Question

A sphere of radius R carries a charge density P(r) = kr, for r < R. (a) What is the field of the sphere, as a function of r? (b) What is the energy of this configuration?

Answer 1

Answer:

electric field is  k $r^{2}$  / ε × 4

energy  is  πk² $R^{6}$   /48ε

Explanation:

given data

radius = R

charge density P(r) = kr

r < R

to find out

field of the sphere and energy

solution

we know that  P(r) = kr

here k is constant

we divide the sphere in many number of parts and we consider element thickness is dr so voulme will be 4πr²dr

so charge will be

dq =  P ( 4πr²)dr

dq =  kr ( 4πr²)dr

take integrate both side

∫dq = 4πk ∫r³ dr

q =  4πk $r^{4}$ / 4

q = πk $r^{4}$

so we apply here gauss law

E×A = q / ε

electric field =  πk $r^{4}$  / ε × 4πr²

electric field =  πk $r^{4}$  / ε × 4πr²

so electric field =  k $r^{2}$  / ε × 4

and

in 2nd part we know

U, energy = energy density × volume

U, energy = (1/2 ×   ε × E²) × (4πr² )

################

REQUIRED TASK A: Format the records as a numbered list, starting at the line containing "genus: Lethe" and ending at the last line of the records. Omit blank lines and the pictures.

(Saved data entries)

################

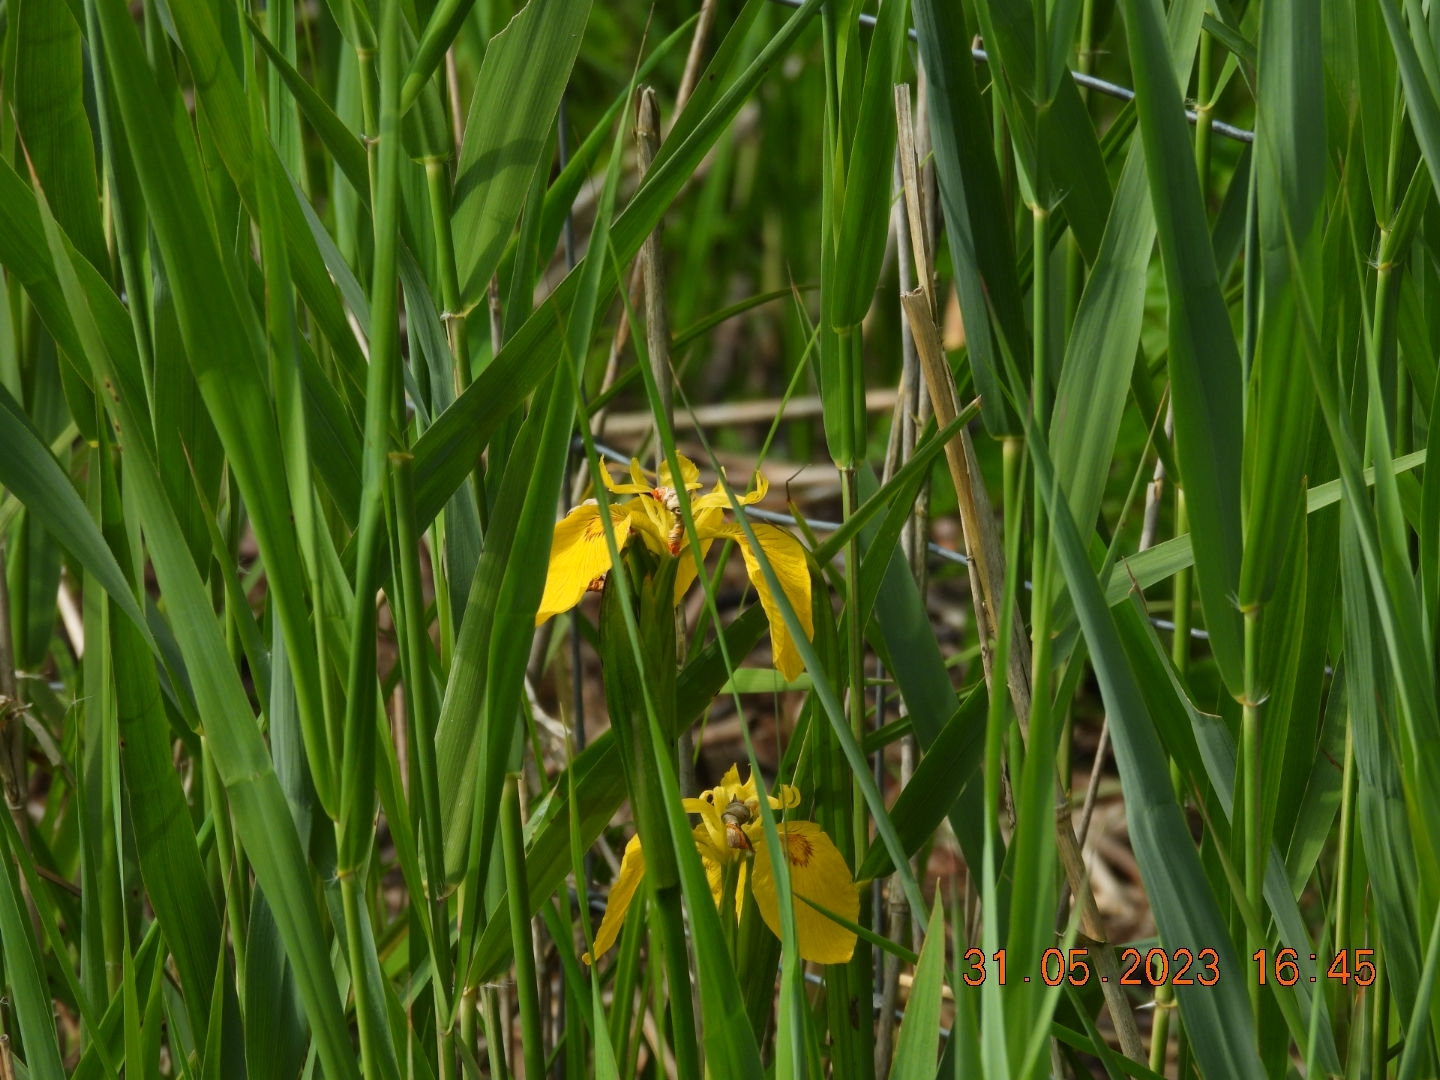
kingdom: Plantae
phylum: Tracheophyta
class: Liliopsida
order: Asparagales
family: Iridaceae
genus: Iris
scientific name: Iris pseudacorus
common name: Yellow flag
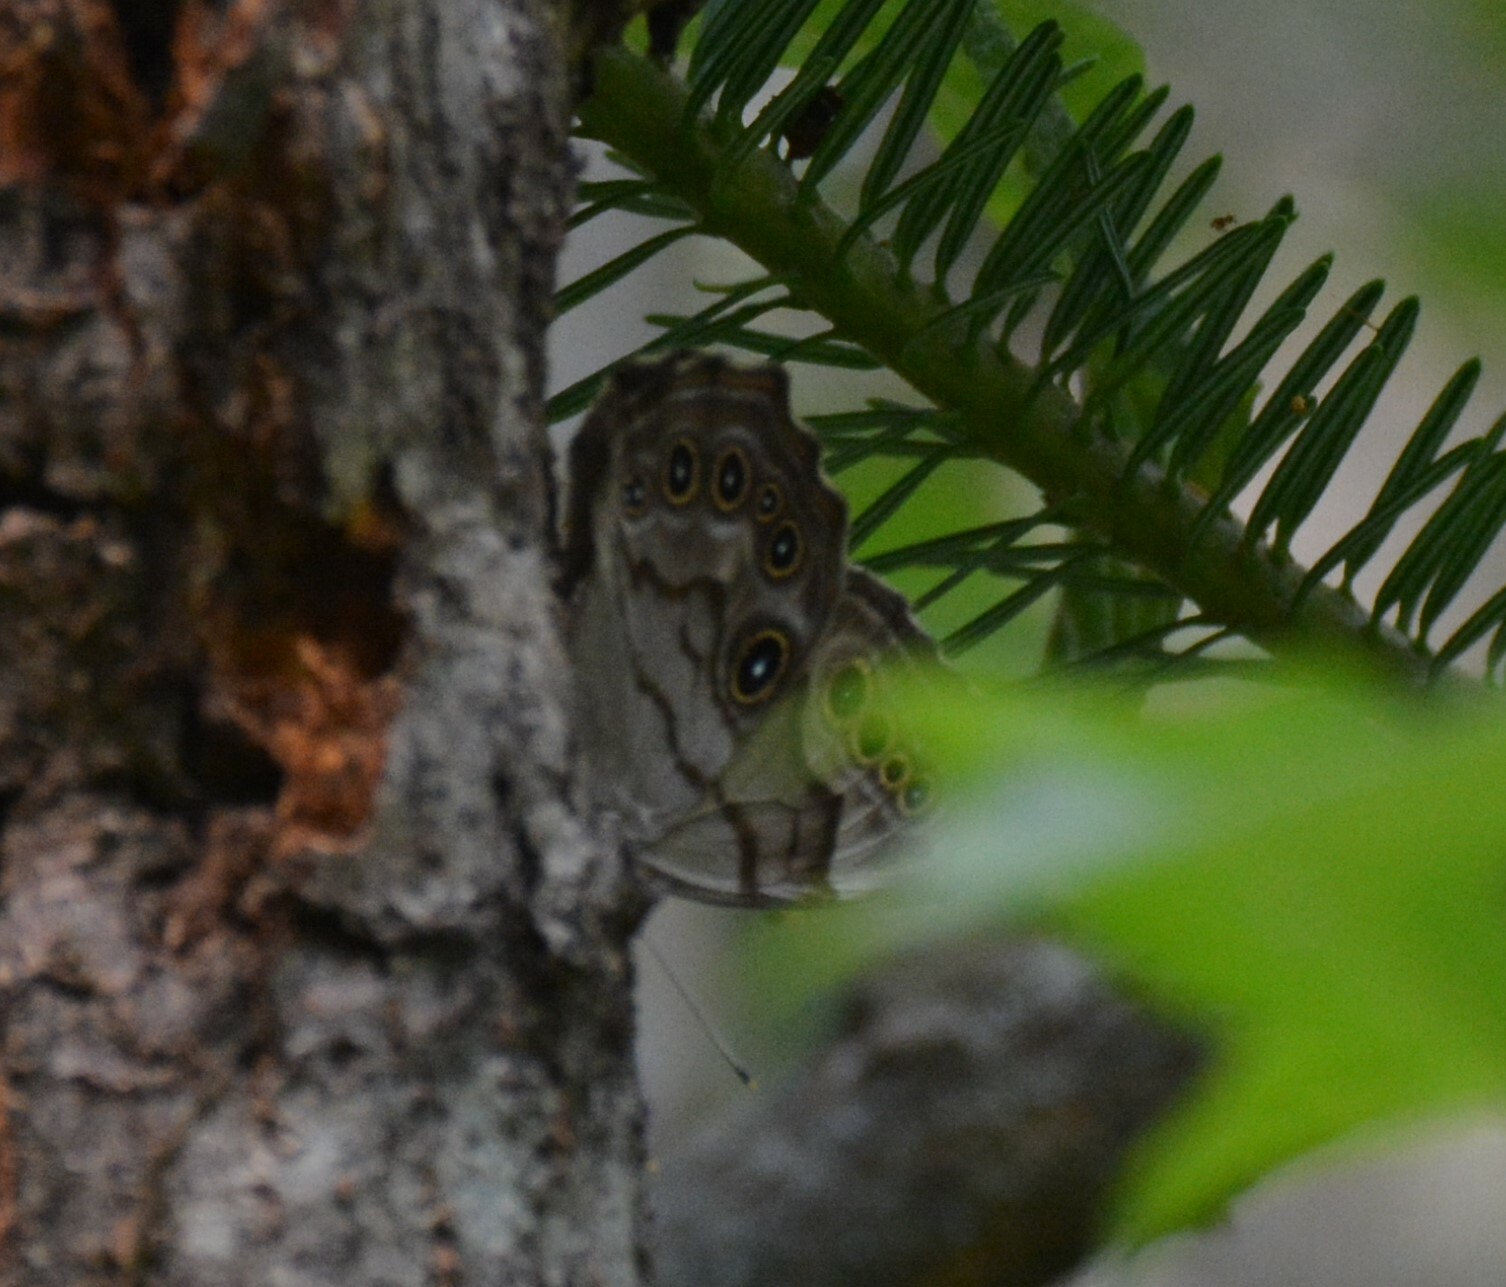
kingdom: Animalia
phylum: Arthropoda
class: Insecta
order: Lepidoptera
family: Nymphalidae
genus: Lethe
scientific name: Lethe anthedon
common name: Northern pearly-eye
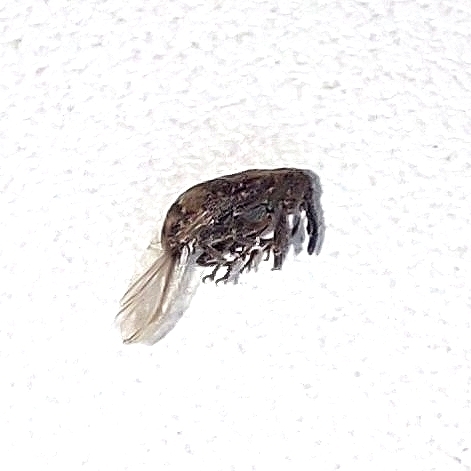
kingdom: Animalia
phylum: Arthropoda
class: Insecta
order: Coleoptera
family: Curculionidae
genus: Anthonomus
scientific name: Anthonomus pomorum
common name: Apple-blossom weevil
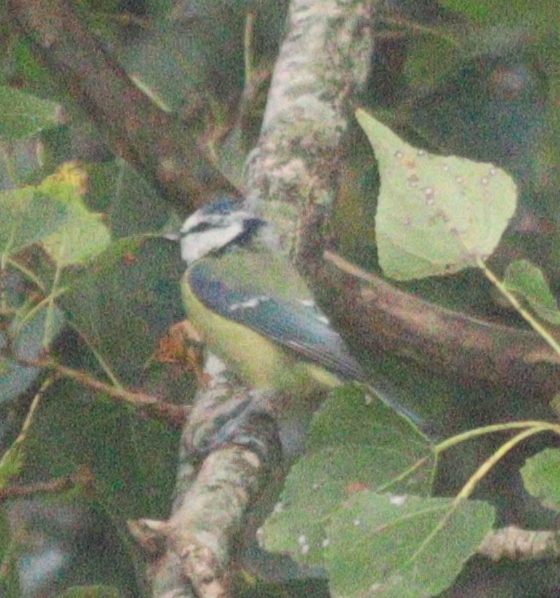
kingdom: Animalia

################

REQUIRED TASK B: Based on the sphere solution, answer yes or no to each statement and quote the words that decide it: (i) k is treated as a constant. (ii) The field is found by applying Coulomb's law. (iii) The sphere is divided into parts whose element thickness is dr.

TASK SOLUTION A:
1. genus: Lethe
2. scientific name: Lethe anthedon
3. common name: Northern pearly-eye
4. kingdom: Animalia
5. phylum: Arthropoda
6. class: Insecta
7. order: Coleoptera
8. family: Curculionidae
9. genus: Anthonomus
10. scientific name: Anthonomus pomorum
11. common name: Apple-blossom weevil
12. kingdom: Animalia

TASK SOLUTION B:
(i) Yes: "here k is constant"
(ii) No: "so we apply here gauss law"
(iii) Yes: "we divide the sphere in many number of parts and we consider element thickness is dr"